● **Excerpt to read**:
--- START ---
The Museum of London's Archaeological and Archive Research Centre
The LAARC, the Museum of London’s Archaeological and Research Centre. The storage covers the whole of the yellow brick building.

LAARC is impressive. It’s a huge building as seen in the photo, but it makes a great effort not only to be a huge storage space, but also a research centre where volunteers can help process the finds, and where visitors can explore the finds – providing they give a month’s notice. It is rather like the Petrie Egyptian Museum with rows and rows of cases with every type of Roman and Medieval pottery you might find in London, so you can take along that pot you have just dug up in your back garden and find out just what it is.

The conference was organised jointly by the Society for Post-Medieval Archaeology and the Medieval Pottery Research Group – I was pleased to see that it was attended by Duncan Brown, the Historic England Head of Archaeological Archives.

Glass collection Museum of London
Researching glass in the LAARC glass collection

The conference had the alluring title of “One Thousand Years of Ceramic Innovation”, but it turned out to be a little incoherent. Some of the speakers were a little weak and as a result it was not the systematic run through the latest ideas about ceramic innovation that I had hoped for. But it was a most enjoyable event and I met a lot of old friends, and succeeded in brushing up on my knowledge of post-medieval pottery. And it was good to see the LAARC.

PS.   I have just looked up the website about Museum of London’s proposed new site in Smithfield market. Where is the history of Smithfield Market – it’s just a group of derelict buildings – and I see that the different sections of the Museum are to be Deep Time, Temporary Time, Imagined Time, Real Time, Past Time, and Our Time. Oh dear!  All these abstract nouns – and what about the Romans?
--- END ---
● **Problems to solve**:
- A) In the passage on the Museum of London's research centre, transcribe everything from "LAARC is impressive." down to "of Archaeological Archives.".
- B) According to the passage on the Museum of London's research centre, how much notice must visitors give before they can explore the finds?

● **Available data**:
--- START ---
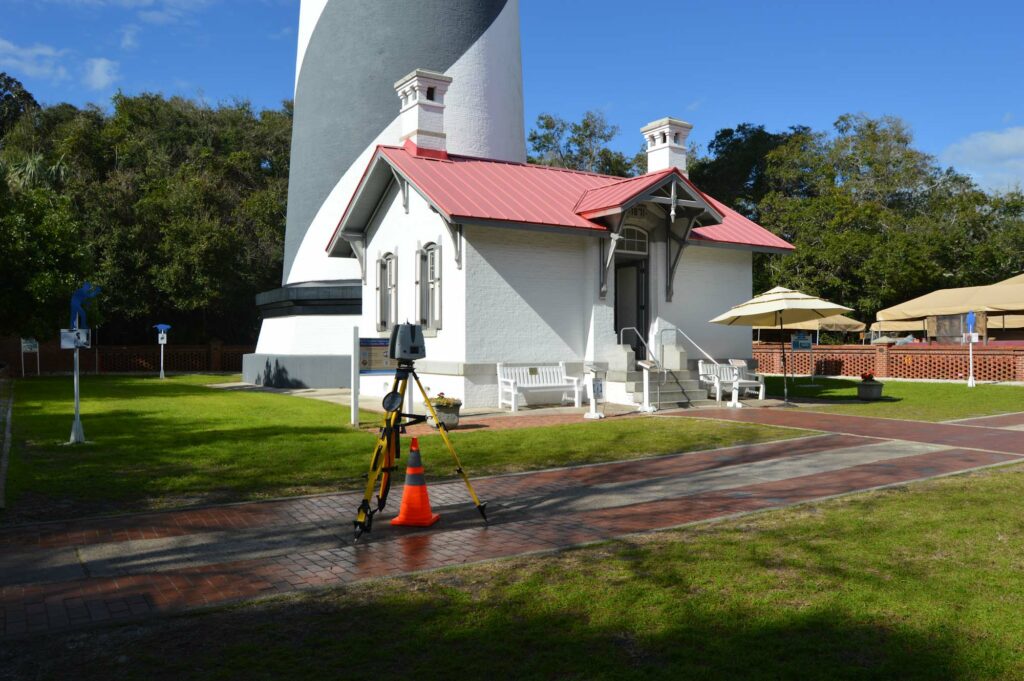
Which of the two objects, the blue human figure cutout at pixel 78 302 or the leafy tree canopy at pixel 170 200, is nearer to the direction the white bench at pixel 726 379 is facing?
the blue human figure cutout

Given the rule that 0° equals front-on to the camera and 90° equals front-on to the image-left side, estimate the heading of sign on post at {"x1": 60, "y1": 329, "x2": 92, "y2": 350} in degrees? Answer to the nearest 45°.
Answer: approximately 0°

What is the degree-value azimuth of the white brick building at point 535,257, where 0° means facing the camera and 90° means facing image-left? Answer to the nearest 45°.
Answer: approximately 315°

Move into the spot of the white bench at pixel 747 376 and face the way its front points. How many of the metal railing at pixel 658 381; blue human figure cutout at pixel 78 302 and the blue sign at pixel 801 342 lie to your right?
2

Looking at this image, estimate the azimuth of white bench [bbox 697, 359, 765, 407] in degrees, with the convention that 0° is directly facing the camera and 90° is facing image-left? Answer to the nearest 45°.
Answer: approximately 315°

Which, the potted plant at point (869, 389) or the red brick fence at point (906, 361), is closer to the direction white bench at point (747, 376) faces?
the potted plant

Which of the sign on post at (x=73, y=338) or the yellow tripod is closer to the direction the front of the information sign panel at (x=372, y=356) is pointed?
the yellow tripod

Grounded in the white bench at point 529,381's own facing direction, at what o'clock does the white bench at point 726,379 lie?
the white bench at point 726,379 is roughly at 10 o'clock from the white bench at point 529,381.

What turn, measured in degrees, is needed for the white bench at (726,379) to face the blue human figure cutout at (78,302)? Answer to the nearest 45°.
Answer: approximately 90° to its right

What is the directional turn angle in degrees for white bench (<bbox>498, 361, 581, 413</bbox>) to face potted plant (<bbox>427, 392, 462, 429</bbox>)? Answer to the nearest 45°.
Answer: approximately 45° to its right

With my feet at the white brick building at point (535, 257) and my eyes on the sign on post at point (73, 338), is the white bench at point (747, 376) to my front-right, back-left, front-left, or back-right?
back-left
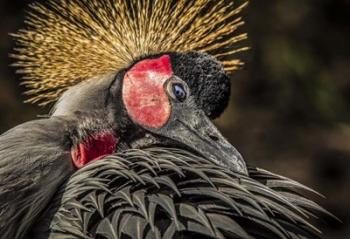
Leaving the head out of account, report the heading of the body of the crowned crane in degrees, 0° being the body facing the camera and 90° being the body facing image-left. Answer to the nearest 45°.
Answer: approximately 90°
--- END ---
--- START ---
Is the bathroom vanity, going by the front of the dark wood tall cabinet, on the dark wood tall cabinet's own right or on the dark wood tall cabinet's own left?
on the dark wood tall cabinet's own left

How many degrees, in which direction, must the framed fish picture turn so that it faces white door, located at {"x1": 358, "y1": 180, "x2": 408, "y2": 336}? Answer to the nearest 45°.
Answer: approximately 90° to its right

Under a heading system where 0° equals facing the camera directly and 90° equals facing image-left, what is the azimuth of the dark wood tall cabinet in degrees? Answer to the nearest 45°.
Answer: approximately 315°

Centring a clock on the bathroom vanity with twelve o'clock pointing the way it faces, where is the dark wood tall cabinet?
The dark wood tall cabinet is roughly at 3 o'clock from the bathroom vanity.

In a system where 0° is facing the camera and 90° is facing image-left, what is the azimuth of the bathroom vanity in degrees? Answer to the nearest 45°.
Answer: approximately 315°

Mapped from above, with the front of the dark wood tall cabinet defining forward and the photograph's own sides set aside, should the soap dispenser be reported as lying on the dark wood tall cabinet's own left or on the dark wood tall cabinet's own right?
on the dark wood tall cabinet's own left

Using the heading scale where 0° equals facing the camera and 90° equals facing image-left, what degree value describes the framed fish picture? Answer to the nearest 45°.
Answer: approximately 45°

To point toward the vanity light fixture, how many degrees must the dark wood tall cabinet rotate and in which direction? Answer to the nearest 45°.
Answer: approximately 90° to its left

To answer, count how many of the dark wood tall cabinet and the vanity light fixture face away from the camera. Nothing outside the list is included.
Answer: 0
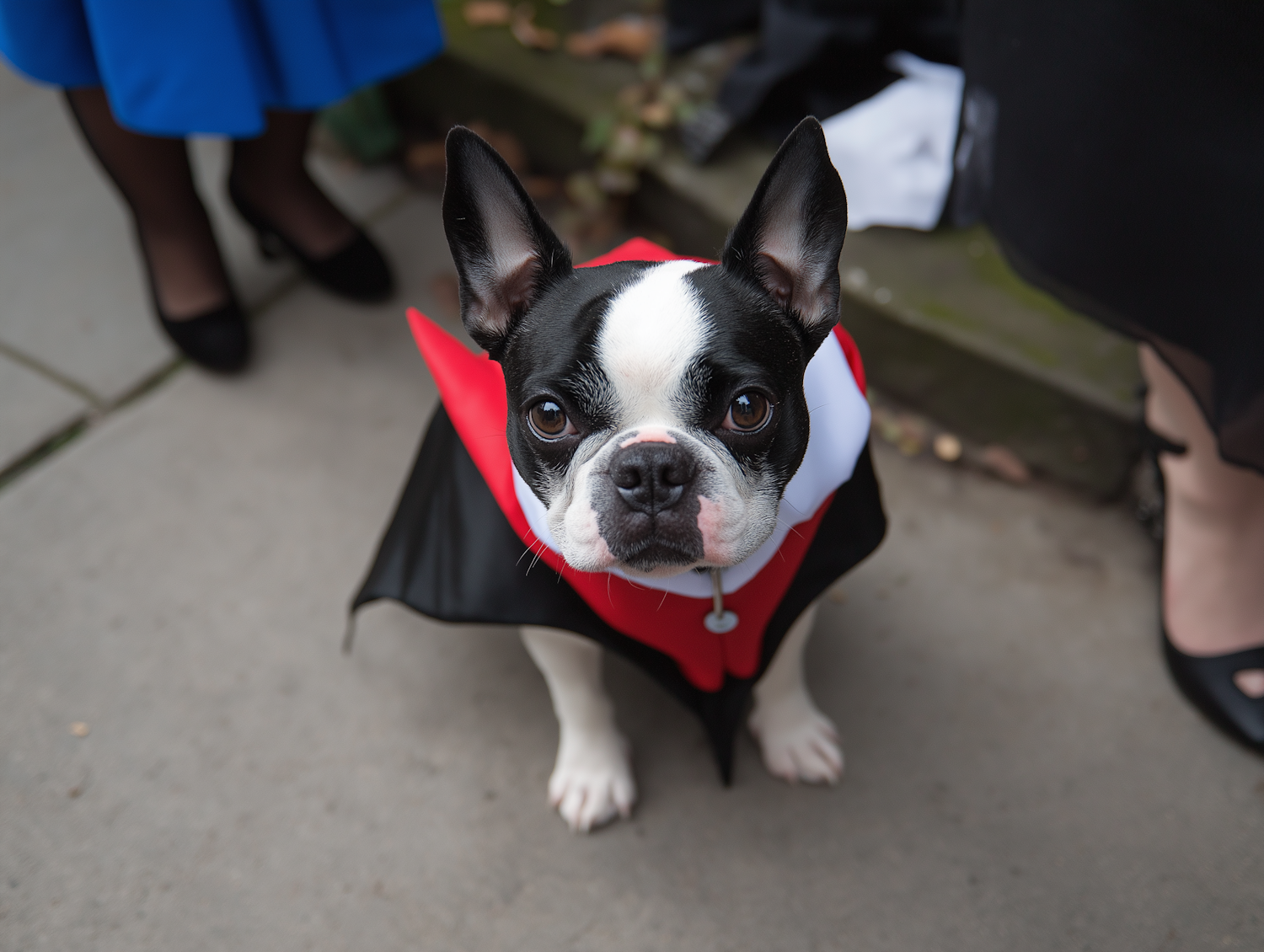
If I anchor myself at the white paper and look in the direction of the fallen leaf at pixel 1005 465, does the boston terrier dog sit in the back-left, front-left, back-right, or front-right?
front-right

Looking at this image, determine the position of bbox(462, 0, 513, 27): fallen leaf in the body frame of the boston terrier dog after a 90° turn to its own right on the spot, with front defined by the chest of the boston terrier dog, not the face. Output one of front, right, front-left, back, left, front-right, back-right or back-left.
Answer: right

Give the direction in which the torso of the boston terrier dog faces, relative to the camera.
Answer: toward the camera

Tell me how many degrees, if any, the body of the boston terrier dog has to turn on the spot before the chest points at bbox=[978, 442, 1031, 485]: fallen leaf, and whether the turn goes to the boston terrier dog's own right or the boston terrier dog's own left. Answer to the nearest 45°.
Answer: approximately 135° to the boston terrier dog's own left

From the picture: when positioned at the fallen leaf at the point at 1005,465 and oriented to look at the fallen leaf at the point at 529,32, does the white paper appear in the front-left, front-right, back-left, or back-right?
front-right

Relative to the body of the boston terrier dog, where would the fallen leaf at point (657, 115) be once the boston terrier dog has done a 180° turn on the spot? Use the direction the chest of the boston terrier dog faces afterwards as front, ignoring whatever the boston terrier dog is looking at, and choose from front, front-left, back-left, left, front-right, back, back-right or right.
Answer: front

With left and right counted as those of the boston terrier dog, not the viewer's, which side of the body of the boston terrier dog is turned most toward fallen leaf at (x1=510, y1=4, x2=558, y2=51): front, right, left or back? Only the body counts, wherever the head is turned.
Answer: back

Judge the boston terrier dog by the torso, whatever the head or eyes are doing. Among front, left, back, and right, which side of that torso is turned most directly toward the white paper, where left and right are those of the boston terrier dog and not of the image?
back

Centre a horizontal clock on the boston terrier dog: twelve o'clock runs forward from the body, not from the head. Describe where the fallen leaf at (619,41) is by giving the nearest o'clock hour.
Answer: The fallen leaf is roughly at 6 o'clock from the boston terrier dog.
--- END ---
--- START ---
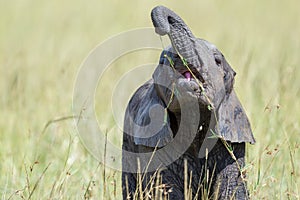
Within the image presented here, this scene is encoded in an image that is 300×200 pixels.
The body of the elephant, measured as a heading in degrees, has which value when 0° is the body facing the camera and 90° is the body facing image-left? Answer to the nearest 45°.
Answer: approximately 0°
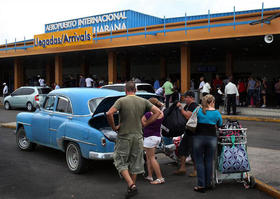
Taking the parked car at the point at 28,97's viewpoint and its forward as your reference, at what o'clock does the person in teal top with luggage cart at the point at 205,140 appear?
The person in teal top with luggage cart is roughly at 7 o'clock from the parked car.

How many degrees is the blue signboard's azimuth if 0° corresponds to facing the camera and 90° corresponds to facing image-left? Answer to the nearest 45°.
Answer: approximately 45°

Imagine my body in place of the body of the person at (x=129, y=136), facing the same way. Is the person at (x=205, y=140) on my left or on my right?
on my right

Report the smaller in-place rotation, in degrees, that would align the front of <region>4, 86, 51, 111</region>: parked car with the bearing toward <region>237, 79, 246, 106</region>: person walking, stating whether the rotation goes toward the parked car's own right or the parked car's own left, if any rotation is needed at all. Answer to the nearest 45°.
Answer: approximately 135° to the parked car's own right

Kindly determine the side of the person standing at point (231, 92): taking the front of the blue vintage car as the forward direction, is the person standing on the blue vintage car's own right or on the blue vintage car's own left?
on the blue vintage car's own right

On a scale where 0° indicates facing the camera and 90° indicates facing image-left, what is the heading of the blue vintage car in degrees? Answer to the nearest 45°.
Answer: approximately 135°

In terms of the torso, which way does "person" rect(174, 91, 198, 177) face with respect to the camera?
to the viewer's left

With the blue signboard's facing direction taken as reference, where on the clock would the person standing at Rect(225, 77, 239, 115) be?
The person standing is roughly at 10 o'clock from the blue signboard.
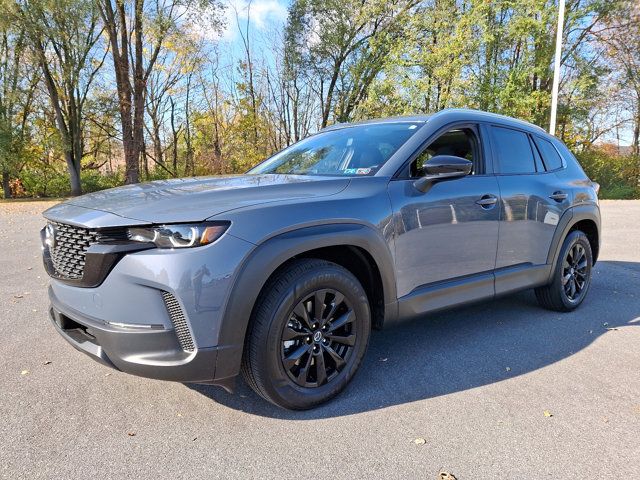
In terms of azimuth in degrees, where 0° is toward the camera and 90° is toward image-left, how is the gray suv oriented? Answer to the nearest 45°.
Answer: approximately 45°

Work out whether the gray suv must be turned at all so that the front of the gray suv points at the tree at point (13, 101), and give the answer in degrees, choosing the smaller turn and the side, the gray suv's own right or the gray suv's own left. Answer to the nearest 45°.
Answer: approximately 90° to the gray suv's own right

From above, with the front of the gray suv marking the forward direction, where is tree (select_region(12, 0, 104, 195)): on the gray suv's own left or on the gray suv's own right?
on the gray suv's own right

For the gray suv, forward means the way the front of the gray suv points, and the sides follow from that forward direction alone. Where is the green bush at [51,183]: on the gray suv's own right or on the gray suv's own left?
--- END ---
● **Written answers**:
- A)
LAARC is impressive. It’s a huge building as seen in the photo, but it makes a great effort not only to be a huge storage space, but also a research centre where volunteers can help process the finds, and where visitors can explore the finds – providing they give a month’s notice. It is rather like the Petrie Egyptian Museum with rows and rows of cases with every type of Roman and Medieval pottery you might find in London, so you can take along that pot you have just dug up in your back garden and find out just what it is.

The conference was organised jointly by the Society for Post-Medieval Archaeology and the Medieval Pottery Research Group – I was pleased to see that it was attended by Duncan Brown, the Historic England Head of Archaeological Archives.

- B) A month's notice.